(Exercise requirements): The records below need to be printed in full. Keep each one exact.

(Data excerpts)
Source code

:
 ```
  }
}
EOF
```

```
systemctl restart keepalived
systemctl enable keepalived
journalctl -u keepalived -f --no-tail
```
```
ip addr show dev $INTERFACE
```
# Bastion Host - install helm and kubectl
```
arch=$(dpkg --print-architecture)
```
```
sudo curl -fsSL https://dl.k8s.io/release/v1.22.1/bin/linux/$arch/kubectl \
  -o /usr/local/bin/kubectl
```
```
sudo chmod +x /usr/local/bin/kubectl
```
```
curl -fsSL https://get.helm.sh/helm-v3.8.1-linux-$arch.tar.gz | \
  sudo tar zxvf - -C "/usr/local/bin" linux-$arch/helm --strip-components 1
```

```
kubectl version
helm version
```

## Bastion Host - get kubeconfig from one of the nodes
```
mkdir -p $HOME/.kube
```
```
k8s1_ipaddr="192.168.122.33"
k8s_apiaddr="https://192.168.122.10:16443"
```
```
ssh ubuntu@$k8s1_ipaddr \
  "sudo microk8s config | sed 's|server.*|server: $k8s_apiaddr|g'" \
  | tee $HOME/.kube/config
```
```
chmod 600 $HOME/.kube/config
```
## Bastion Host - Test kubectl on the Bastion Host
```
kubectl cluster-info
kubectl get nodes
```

(Exercise answer):
Source code

:
 ```
  }
}
EOF
```

```
systemctl restart keepalived
systemctl enable keepalived
journalctl -u keepalived -f --no-tail
```
```
ip addr show dev $INTERFACE
```
# Bastion Host - install helm and kubectl
```
arch=$(dpkg --print-architecture)
```
```
sudo curl -fsSL https://dl.k8s.io/release/v1.22.1/bin/linux/$arch/kubectl \
  -o /usr/local/bin/kubectl
```
```
sudo chmod +x /usr/local/bin/kubectl
```
```
curl -fsSL https://get.helm.sh/helm-v3.8.1-linux-$arch.tar.gz | \
  sudo tar zxvf - -C "/usr/local/bin" linux-$arch/helm --strip-components 1
```

```
kubectl version
helm version
```

## Bastion Host - get kubeconfig from one of the nodes
```
mkdir -p $HOME/.kube
```
```
k8s1_ipaddr="192.168.122.33"
k8s_apiaddr="https://192.168.122.10:16443"
```
```
ssh ubuntu@$k8s1_ipaddr \
  "sudo microk8s config | sed 's|server.*|server: $k8s_apiaddr|g'" \
  | tee $HOME/.kube/config
```
```
chmod 600 $HOME/.kube/config
```
## Bastion Host - Test kubectl on the Bastion Host
```
kubectl cluster-info
kubectl get nodes
```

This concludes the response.